Ich hatte halt ein Problem meine Gefühle auf diese Weise zu zeigen, weil ich nicht das "Weichei" sein will, das wieder einmal so abhängig und verletzlich ist. Ich wollte nie das sie sieht, welche Probleme ich habe, weil ich Angst hatte, sie kann mich aufgrund dessen nicht mehr respektieren. Und was habe ich erreicht? Eben genau das.
Wann immer du mit dir selbst konfrontierst bist, suchst du schnellstens die Flucht.... Wenn du deine Freundin aus dem Haus ist, betrinkst du dich, knallst dich vor den PC oder suchst dir eine andere Beschäftigung, um dich selbst nicht zu spüren. Mal drüber nachgedacht, dass sie angefangen hat zu glauben, dass sie nur eine Erweiterung dieser Liste war?
Ja, ich habe oft die Flucht gesucht. Wie vor so vielen Dingen. Und ja, ich habe ungern in mich hineingeschaut, weil ich nicht den Stress sehen wollte. Weil ich mich drücken wollte. Weil ich meine Unehrlichkeit mir und ihr gegenüber nicht spüren wollte. Weil ich lieber spüren will, dass schon alles ok ist.
Aber nichts ist ok. Und ich hätte mir und meiner Freundin, statt in der Selbstverleugung den Ausweg zu suchen, mal begreiflich machen sollen, dass ich tatsächlich ein riesengroßes Problem habe, dass es zu lösen gilt. Ich konnte ihr nie sagen: "pass auf, ich habe ein Problem. Ich brauche Hilfe.

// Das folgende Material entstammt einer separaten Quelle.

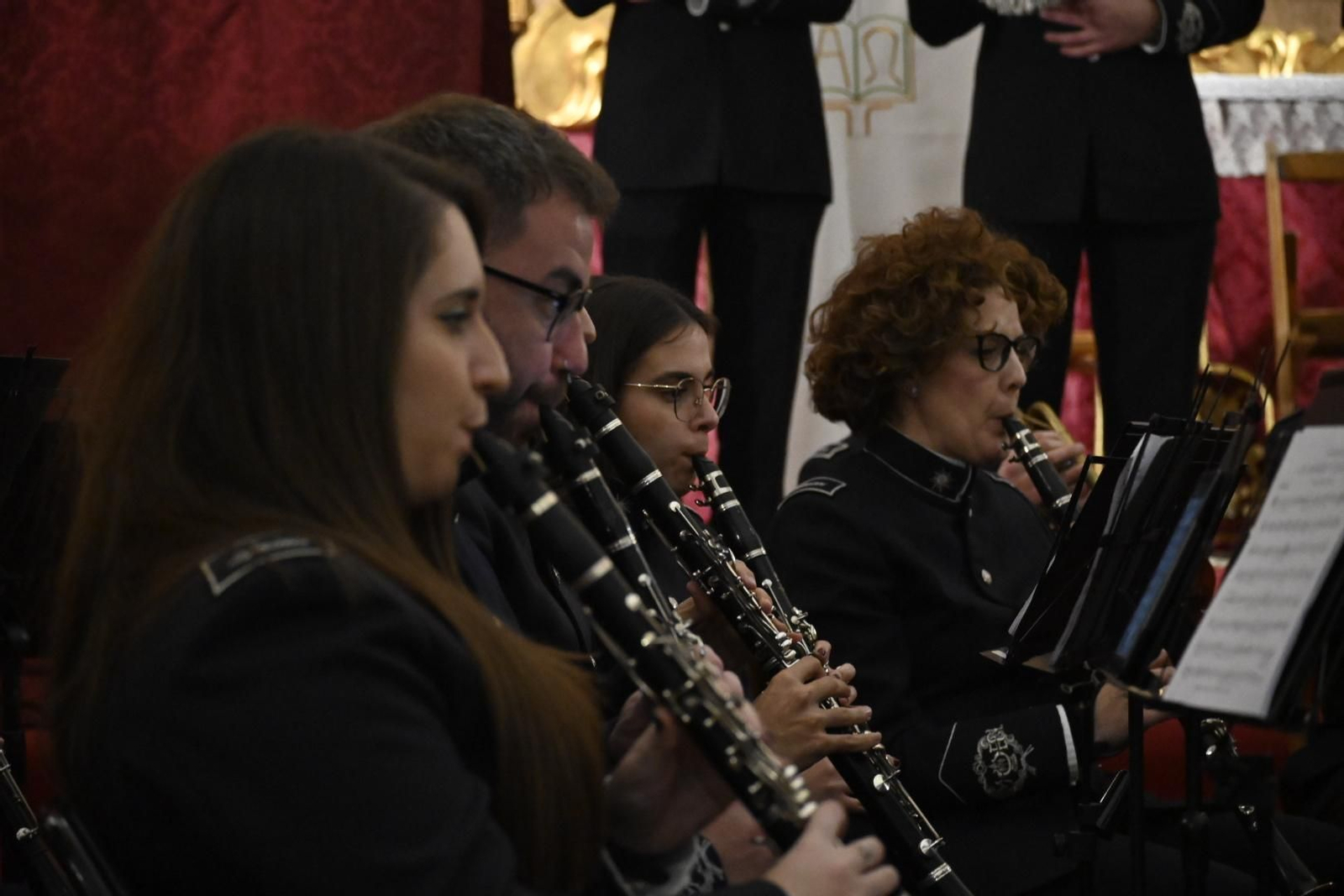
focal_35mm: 130
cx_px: 672
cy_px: 448
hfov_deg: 15.7
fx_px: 4872
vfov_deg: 10.5
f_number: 5
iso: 6400
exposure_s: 1/100
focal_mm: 87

Ich komm weder mit mir selbst klar, mit meiner Perspektivlosigkeit, mit meiner vermeintlichen Unfähigkeit was für uns zu tun, noch dass du soviel weg bist, noch mit den Drogen usw."
Es tut mir leid, wenn sie das alles so empfindet! Aber ich kann nur tausend mal beteuern, dass ich sie wirklich immer von ganzem Herzen geliebt habe.....und es ihr einfach mehr hätte zeigen müssen, so wie ich auch mir mehr Liebe hätte entgegen bringen müssen.
Meine Freundin ist das Wertvollste in meinem Leben, und ich habe das immer gewusst , aber erst jetzt wirklich verstanden.